## Exercise aim
Beneath this line is the data. Output exactly the lines from the line with "The first two" to the line with "that, when I'm eating, I'm eating.", both ends included, and nothing more.

Stored data entries

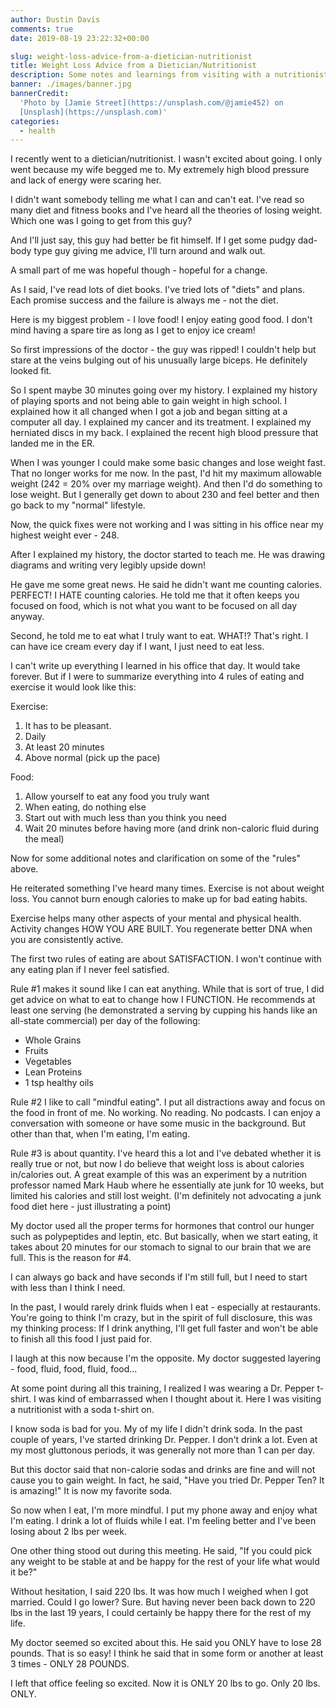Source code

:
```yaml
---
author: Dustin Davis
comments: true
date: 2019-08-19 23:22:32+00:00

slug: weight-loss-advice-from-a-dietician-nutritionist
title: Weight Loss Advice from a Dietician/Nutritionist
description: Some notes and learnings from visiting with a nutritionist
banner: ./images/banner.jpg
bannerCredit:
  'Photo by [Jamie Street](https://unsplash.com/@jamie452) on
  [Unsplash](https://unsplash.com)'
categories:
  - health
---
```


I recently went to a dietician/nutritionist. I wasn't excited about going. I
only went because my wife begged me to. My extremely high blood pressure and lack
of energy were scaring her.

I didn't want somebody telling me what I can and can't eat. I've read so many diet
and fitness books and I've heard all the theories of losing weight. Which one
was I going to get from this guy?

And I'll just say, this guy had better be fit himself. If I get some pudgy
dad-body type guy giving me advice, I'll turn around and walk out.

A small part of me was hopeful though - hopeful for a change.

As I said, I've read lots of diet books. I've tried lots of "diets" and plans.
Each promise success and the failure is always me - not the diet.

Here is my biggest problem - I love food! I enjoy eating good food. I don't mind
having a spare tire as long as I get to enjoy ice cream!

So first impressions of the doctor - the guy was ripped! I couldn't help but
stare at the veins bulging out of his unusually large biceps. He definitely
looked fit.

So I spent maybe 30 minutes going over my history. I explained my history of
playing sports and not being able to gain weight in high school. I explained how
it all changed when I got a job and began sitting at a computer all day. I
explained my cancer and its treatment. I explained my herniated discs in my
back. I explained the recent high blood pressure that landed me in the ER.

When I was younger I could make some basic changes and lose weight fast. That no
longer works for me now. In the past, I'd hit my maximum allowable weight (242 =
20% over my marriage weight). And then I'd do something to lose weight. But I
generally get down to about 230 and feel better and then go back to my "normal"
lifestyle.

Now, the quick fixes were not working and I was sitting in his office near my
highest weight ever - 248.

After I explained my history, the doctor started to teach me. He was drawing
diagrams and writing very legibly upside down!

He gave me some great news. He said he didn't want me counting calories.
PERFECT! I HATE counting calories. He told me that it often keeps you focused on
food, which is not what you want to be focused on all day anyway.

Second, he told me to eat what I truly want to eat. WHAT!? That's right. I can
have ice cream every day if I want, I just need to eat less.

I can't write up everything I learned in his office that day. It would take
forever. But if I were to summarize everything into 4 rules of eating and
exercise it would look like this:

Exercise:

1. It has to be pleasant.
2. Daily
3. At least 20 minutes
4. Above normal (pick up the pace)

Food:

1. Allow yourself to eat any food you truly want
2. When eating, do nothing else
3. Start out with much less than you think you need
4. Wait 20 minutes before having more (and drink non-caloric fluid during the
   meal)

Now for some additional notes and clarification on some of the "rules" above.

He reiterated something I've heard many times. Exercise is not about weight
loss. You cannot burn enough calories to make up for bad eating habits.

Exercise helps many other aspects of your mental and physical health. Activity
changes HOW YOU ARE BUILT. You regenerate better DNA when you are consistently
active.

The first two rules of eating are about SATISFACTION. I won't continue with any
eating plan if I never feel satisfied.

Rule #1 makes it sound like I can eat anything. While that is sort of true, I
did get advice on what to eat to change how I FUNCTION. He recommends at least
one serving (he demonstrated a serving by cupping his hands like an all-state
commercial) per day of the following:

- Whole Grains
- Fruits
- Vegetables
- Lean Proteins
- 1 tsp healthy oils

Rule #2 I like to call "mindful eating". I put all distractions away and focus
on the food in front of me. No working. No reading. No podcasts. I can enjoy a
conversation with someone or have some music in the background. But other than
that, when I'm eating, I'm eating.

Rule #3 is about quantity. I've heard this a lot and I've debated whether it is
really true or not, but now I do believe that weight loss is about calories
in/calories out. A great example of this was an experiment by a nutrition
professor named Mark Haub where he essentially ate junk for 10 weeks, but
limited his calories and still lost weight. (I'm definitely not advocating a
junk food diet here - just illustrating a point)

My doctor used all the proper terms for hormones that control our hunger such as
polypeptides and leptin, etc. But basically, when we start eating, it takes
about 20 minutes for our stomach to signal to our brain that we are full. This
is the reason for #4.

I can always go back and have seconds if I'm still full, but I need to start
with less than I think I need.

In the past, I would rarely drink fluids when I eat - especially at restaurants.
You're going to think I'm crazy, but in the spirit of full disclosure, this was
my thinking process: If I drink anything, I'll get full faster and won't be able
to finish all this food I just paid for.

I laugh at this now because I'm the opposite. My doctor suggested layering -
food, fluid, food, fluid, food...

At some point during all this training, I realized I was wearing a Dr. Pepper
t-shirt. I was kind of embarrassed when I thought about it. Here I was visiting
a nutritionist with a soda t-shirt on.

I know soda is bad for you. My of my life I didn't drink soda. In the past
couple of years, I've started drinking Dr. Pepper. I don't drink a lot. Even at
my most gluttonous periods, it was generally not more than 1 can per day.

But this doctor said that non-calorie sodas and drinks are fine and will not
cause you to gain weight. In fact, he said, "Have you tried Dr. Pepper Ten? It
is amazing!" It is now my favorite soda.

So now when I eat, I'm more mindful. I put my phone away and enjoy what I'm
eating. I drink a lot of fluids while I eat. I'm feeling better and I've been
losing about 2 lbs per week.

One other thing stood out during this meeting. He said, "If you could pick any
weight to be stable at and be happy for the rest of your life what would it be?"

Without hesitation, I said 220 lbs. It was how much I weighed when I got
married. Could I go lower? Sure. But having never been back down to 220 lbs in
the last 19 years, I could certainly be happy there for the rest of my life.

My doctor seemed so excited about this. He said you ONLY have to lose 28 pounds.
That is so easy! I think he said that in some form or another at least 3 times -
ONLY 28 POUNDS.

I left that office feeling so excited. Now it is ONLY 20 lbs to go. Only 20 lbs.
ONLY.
---
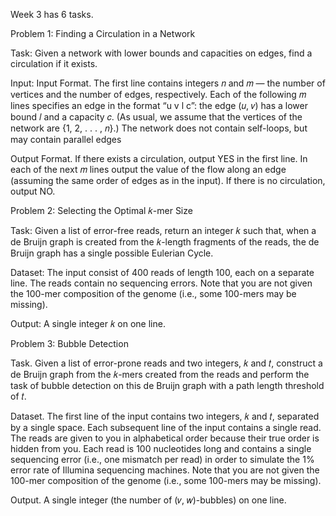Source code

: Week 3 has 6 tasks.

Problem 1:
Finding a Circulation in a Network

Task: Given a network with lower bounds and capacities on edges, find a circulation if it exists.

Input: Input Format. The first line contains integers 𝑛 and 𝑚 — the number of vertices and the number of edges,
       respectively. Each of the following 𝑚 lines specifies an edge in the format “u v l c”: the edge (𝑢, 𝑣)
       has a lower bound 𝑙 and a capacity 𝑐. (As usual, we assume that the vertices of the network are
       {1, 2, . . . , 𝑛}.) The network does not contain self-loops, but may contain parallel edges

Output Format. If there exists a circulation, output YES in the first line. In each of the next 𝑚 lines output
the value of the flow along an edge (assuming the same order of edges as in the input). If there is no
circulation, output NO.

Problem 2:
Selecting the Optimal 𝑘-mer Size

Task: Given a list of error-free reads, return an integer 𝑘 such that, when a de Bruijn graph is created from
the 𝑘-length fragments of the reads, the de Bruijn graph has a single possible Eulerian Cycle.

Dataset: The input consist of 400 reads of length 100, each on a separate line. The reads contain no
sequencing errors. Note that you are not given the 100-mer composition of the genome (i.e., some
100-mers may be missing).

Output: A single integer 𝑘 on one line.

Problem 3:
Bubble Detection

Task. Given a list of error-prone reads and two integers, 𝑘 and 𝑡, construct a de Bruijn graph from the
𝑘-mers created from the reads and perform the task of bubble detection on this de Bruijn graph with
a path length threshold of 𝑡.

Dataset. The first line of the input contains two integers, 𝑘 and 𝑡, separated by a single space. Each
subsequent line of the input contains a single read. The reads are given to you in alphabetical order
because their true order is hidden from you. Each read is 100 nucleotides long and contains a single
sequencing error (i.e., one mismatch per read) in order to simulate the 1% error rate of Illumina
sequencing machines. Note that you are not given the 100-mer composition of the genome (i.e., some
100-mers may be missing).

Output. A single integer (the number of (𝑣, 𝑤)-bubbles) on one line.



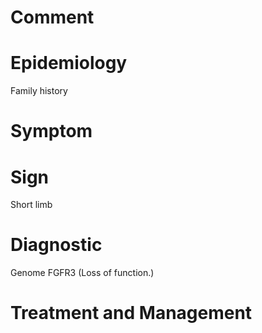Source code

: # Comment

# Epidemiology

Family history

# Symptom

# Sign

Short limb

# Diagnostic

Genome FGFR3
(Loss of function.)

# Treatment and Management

## Result of this exercise
The first two rules of eating are about SATISFACTION. I won't continue with any
eating plan if I never feel satisfied.

Rule #1 makes it sound like I can eat anything. While that is sort of true, I
did get advice on what to eat to change how I FUNCTION. He recommends at least
one serving (he demonstrated a serving by cupping his hands like an all-state
commercial) per day of the following:

- Whole Grains
- Fruits
- Vegetables
- Lean Proteins
- 1 tsp healthy oils

Rule #2 I like to call "mindful eating". I put all distractions away and focus
on the food in front of me. No working. No reading. No podcasts. I can enjoy a
conversation with someone or have some music in the background. But other than
that, when I'm eating, I'm eating.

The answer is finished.